Published on 19th October 2016
Have you ever wondered why as a Software Developer, with several years of experience under your belt, your CV was rejected by a prospective employer?
Not only that but you also met the requirements in the amount of years of experience you hold? Sadly It would be naïve to think that the mere possession of a Java certification would inevitably land you that dream job. The reality is, to get employed you literally have to be the best of the best.
I would like to invite all Software Developers to breathe in these 3 tips for securing employment, or at the very least, getting your foot in the door for an interview of the organization of your choice.
Number 1 - Where to apply
Are you applying for that Senior Lead Web Developer Position via a job board or the company website? – You need to stop!
It seems that online marketing (online resume posting) harvests only an 8% chance of success in uncovering the next opportunity. Studies have shown that applications for employment in Software Development who use “Networking and Referrals”, are more likely to be successful compared to individuals applying online through job portals. The most successful hires are the ones that come from word of mouth. Studies have shown that 46% of men and 39% of women find their jobs through the art of networking as stated in “The Impact Group Study in 2010”.
So how do you secure that next job by networking? Simple! You can either apply to companies where you have a friend or an ex-colleague who are currently employed there or previously worked in that firm. Alternatively, using LinkedIn to search for an approachable personnel, hit the “connect” button and start a conversation where you can share your experiences in a direct and non-imposing manner:
I noticed that you are a Senior Perl Developer, I myself have been coding in Perl for the past 7 years.
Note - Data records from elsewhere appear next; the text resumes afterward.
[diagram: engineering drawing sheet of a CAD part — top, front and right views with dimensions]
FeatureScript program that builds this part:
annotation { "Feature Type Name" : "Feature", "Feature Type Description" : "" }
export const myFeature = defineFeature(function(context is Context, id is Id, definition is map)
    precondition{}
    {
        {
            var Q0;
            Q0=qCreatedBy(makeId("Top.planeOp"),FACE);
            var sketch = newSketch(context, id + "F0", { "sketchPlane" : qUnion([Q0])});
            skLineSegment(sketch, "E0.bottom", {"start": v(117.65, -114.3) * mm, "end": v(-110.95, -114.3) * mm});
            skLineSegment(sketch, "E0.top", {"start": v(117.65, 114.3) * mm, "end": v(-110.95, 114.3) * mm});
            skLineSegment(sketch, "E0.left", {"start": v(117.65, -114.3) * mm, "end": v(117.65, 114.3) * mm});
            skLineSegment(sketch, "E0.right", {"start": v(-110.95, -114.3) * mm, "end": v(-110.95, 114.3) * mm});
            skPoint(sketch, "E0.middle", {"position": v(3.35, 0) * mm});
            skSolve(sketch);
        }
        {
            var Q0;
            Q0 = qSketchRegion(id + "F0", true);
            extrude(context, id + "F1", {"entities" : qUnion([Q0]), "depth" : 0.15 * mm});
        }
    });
Nice to know the endangered developers are not extinct just yet!
(You could also possibly include a bit of your portfolio where your target could possibly have a look at your work, as this may grant you an instant invitation for an interview if passed on to the Lead Developer for your target organization)
Number 2 - Be Yourself!
Employers would very much appreciate if you just state the technology stack that you are comfortable using. It is always important to bear in mind that the person reviewing your CV would most likely be a Development Lead who has probably been hiring for several years and might be able to see right through your intentions. If you have the basics, then it is most likely the case that you will have the requisite transferrable skills to be able to do what the job expects. You may also wish to re-iterate that you have a passion for coding which is something that all employers are fond of seeing on a CV as this sends the message that “you are willing to learn”.
So how do I know this? I am a Specialist Recruiter in Digital Technology dealing with a multitude of organisations who give me feedback on this topic every day.
Number 3 - Use a Recruiter!
Who better to do your networking for you? Someone who engages in networking on a daily basis with your best interests in mind. Someone who is paid to do exactly what you may dread doing.
It is always suggested to leave the extrovert activities to the specialist extroverts. There are several factors and advantages in leaving the task of seeking employment as a Software Developer to a recruiter to handle the job search for you. I can tell you that a good recruiter spends an enormous amount of time studying your CV and your technology stack (even the niche technologies).
Personally, I have been in situations where the client has thrown out coding languages during a meeting that I somehow remembered from reviewing a CV. It’s almost as if in the one split second, you, as the Developer have just gained an interview because your recruiter has done his homework.
Understanding requirements are part of the job description of the Recruiter who will not only strive to understand the technology you wish to use or wish to explore but also the culture that you are aiming to engage in whether it be a start-up, SME or MNC, quiet or loud environments, companies who value the work life balance; the list goes on. It is almost as if you get to leave the heavy lifting to the recruiter to handle the work for you which is a great way to not only engage in new employment but also get market insights of how much you are worth and trending technologies that companies currently require.
In conclusion, I am sure that we can all agree that we live in the age of technology. Companies in the near future will have either made the switch to go fully digital or to at least do it partially. Ultimately, Software Developers will be needed either way. This does not mean that the expectations of the standard of developers will decrease as demand for developers increases. I can assure you, that you will need to be the best of the best to obtain interviews with not just your target organization, but any organization.
I therefore leave you with this last piece of advice “Code Smart, Not Hard”.